Automated Parallelization of Source Code using Program Comprehension

explored techniques such as OpenMP and C++ threads

[Project Report] [Project Presentation Slides] [Code]

Summary

A Research project aimed at exploring methods to improve the performance of sequential source code by automatically converting it to its functionally accurate parallel equivalent by implementing Intra-Function and Inter-Function Parallelism, thereby ensuring effective and efficient utilization of the underlying hardware resources. This project was developed and implemented as part of the Capstone Project during my Undergraduate Study.

Abstract

  • There has been a rapid improvement in hardware and computing platforms and their capabilities
  • But the performance gain achieved is limited by the software and programs written to run on these platforms
  • Sequential software does not exploit these hardware capabilities to the maximum possible extent
  • This is with respect to the utilization of multiple threads, processors, cores, and other available resources
  • Therefore, there is an impetus for developing Parallel programs that can effectively utilize these resources
  • But developing Parallel software brings its own challenges as follows:
  • It requires highly skilled programmers
  • It requires fundamental changes in approach due to the non-intuitive nature of parallel programming
  • It increases testing and debugging complexity due to issues like race conditions, deadlocks, busy waiting, etc.
  • These challenges increase the development time and the costs involved, thereby rendering it infeasible
  • Auto-parallelization techniques help in addressing these challenges and mitigating the costs
  • Contemporary approaches involve loop parallelization and other techniques specific to an application
  • The goal of this Research project was to enable parallelization for a wide variety of programs and achieve the maximum possible parallelism
  • The project involved the implementation of the following two paradigms of parallelization:
  • Intra-Function parallelism: This was implemented using the concept of program comprehension that enabled the identification of the intent and the algorithm implemented in a particular code section and consequent replacement with the optimized parallel version based on the defined mapping in the backend database
  • Inter-Function parallelism: This was implemented using a novel thread scheduling algorithm that enabled the parallel execution of the different functions in the original sequential program

Implementation Details

The below flowchart gives an overview of the implemented project:

Working pipeline of our solution

Program Comprehension Phase

  • The input source code is represented as Vector Embeddings
  • The similarities between the vector embeddings of different programs are found, to group them into clusters
  • Each of the clusters corresponds to a previously defined category that has a mapped parallel version in the backend database
  • The input program is tried to be associated into one such cluster by using appropriate thresholds
  • Dynamic Verification is used to additionally verify if the predicted label is accurate
  • The “Others” Category is introduced to ensure correctness of the program by avoiding any misclassification
  • Additionally, this phase involves the generation of an enriched Abstract Syntax Tree and its use to perform data-dependency, control, and data-flow analysis, which are pre-requisites for the parallelization phase

Parallelization Phase

  • This phase involved the utilization of all the generated information and analysis regarding the program to perform parallelization
  • There were four different approaches that were experimented with and researched up on as follows:
  • Parallelism by AST Querying and OpenMP Directives
  • Naive Thread Scheduling using C++ Promises and Futures
  • Master-Worker based Optimized Thread Scheduling
  • Non Master-Worker based Optimized Thread Scheduling
  • With each of these incremental approaches, there was an improvement in the parallel code being generated with respect to the different cases handled and the performance gain achieved.

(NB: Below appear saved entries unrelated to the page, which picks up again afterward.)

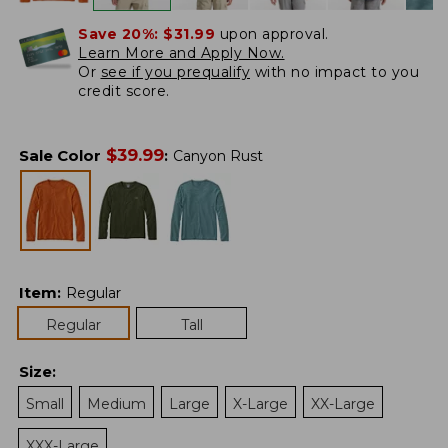
Save 20%:
$31.99
upon approval.
Learn More and Apply Now.
Or
see if you prequalify
with no impact to you
credit score.
$
39.99
Sale Color
:
Canyon Rust
Item
:
Regular
Regular
Tall
Size
:
Small
Medium
Large
X-Large
XX-Large
XXX-Large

Further, the transition through these incremental approaches enabled a more fine-grained control over the different aspects concerning parallelization due to the lowering of the layers of abstraction.

Conclusion

The project successfully achieved the research and development of techniques to automatically convert sequential source code into its functionally accurate parallel equivalent with a substantial performance speedup (up to 500 times for large data), thereby enabling the efficient and effective utilization of the underlying hardware resources.